After reading the data below, copy out every line that contains the word "wrist".

### Records for this task

+--

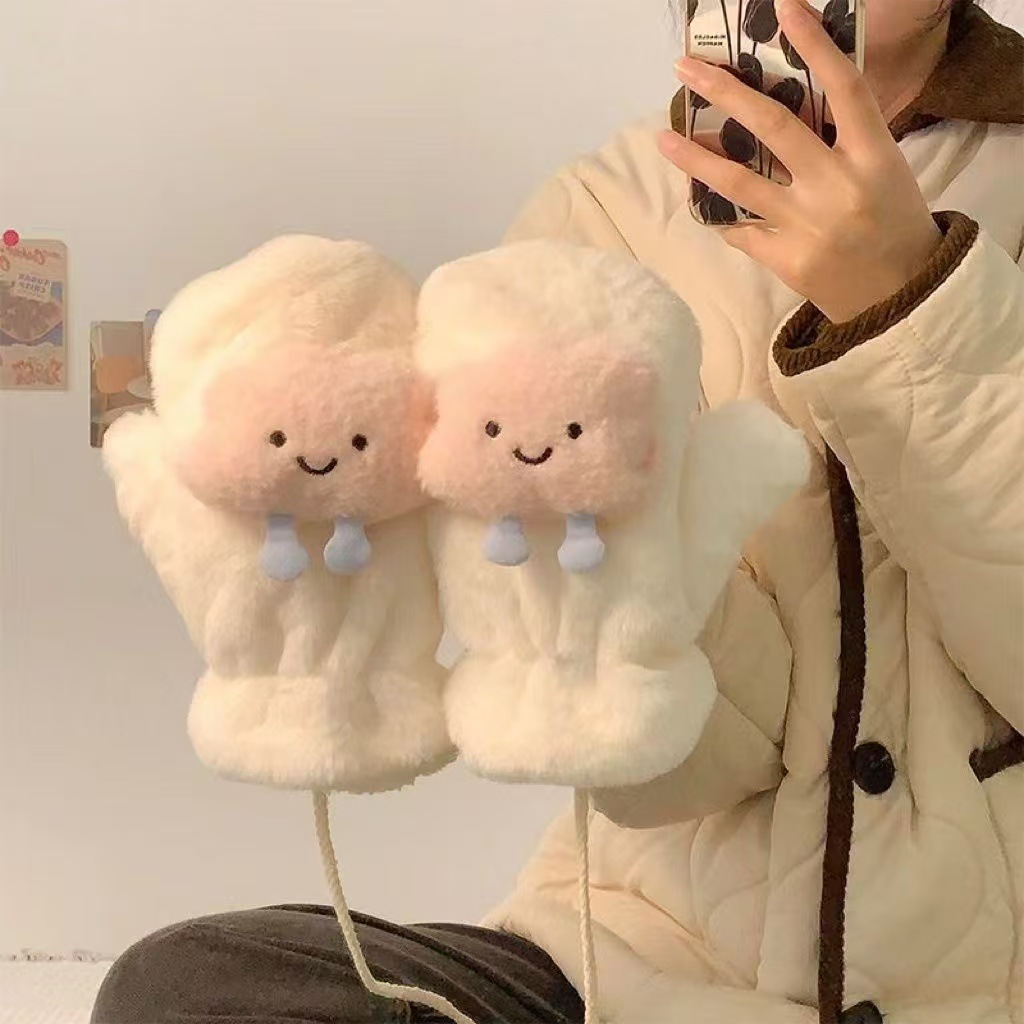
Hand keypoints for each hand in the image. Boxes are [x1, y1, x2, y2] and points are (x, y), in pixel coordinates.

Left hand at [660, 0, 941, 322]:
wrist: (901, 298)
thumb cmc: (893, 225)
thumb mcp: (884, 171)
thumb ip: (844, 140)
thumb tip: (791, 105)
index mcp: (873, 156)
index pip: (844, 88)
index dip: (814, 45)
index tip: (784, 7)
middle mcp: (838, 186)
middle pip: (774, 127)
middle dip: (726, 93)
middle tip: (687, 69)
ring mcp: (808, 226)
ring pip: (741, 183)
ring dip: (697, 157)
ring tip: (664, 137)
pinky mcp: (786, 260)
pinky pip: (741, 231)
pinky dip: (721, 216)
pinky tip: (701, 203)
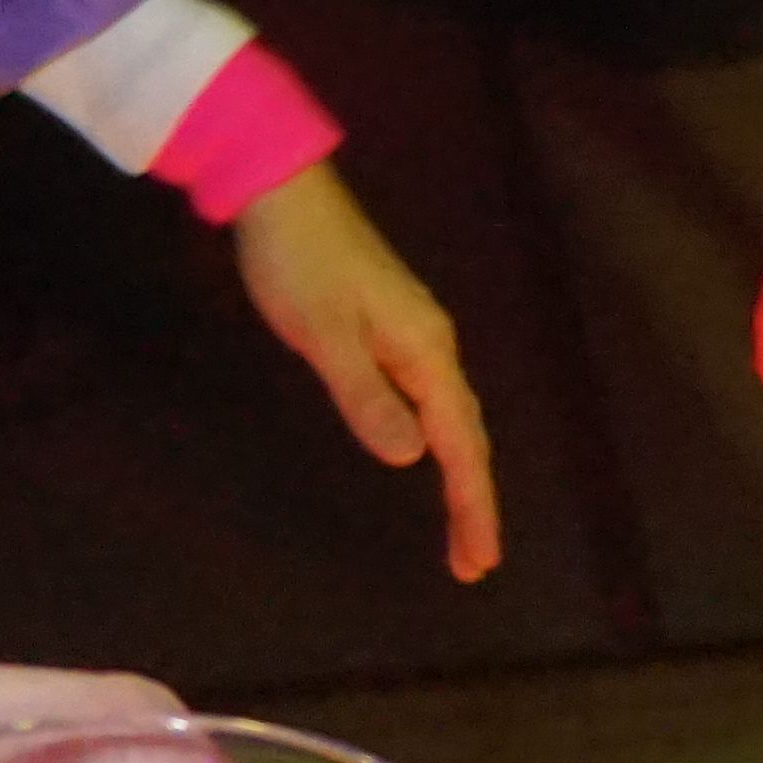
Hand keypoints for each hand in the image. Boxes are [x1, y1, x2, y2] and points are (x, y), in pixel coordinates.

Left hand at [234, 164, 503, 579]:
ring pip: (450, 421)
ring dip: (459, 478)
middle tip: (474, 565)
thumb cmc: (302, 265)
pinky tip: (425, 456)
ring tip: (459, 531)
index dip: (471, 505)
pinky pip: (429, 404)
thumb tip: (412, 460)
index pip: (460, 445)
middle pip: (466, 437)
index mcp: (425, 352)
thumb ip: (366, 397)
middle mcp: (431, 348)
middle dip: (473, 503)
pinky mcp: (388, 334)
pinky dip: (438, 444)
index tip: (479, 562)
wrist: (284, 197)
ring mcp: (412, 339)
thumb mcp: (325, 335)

+--

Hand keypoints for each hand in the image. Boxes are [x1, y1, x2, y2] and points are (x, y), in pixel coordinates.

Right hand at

+--

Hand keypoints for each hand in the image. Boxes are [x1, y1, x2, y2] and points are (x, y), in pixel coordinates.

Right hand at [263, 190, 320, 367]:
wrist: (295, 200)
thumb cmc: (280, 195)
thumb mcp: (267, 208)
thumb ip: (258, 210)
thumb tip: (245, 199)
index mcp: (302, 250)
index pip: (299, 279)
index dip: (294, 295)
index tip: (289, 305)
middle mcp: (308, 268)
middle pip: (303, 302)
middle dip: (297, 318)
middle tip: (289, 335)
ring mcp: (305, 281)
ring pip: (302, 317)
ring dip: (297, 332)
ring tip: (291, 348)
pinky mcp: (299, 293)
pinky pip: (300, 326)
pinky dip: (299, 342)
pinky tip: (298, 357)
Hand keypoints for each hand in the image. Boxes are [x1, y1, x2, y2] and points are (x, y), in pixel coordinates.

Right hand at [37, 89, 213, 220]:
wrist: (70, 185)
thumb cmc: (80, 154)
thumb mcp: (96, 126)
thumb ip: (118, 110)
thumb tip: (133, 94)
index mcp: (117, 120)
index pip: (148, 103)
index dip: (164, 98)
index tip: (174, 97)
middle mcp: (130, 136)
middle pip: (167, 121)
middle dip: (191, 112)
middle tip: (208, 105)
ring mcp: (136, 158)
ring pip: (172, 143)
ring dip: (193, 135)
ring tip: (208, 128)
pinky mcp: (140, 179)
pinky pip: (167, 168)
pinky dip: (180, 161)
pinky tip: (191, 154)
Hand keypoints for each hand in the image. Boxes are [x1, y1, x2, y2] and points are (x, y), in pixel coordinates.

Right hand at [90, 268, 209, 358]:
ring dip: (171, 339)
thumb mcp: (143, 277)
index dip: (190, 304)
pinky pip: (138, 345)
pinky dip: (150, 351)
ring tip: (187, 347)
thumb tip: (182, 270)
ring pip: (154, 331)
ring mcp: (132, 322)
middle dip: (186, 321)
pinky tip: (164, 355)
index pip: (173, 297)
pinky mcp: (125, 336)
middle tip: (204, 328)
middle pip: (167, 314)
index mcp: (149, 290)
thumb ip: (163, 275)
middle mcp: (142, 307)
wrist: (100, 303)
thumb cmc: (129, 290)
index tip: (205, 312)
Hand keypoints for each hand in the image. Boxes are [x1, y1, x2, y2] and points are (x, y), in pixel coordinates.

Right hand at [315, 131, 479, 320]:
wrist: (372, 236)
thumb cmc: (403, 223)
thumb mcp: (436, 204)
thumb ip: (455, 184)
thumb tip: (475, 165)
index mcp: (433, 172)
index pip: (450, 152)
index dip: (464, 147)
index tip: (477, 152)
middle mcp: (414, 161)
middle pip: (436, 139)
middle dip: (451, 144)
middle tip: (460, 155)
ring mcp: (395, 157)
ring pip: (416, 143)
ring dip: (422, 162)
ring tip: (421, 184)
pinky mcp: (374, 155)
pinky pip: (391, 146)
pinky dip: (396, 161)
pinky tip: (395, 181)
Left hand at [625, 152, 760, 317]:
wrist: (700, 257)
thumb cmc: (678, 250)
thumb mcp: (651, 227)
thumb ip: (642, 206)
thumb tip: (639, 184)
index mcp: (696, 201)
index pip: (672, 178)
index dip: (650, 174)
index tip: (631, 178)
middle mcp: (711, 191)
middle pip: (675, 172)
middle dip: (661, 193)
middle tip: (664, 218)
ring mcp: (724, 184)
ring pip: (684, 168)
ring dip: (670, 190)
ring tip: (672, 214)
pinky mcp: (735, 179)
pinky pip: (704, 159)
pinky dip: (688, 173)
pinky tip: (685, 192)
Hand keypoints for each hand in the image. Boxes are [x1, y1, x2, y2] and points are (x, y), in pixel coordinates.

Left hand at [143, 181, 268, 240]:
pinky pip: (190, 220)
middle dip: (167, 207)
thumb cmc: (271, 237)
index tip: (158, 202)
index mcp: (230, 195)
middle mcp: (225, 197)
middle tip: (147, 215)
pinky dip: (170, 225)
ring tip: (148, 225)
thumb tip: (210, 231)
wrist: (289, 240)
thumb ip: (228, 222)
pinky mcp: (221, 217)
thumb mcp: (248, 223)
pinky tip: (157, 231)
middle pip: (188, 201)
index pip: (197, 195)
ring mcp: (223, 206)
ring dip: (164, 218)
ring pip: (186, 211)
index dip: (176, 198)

+--

### Solution for this problem
wrist: (901, 298)
wrist: (284, 197)
wrist: (295, 200)
wrist: (70, 185)
wrist: (100, 303)
wrist: (372, 236)
wrist: (700, 257)
wrist: (289, 240)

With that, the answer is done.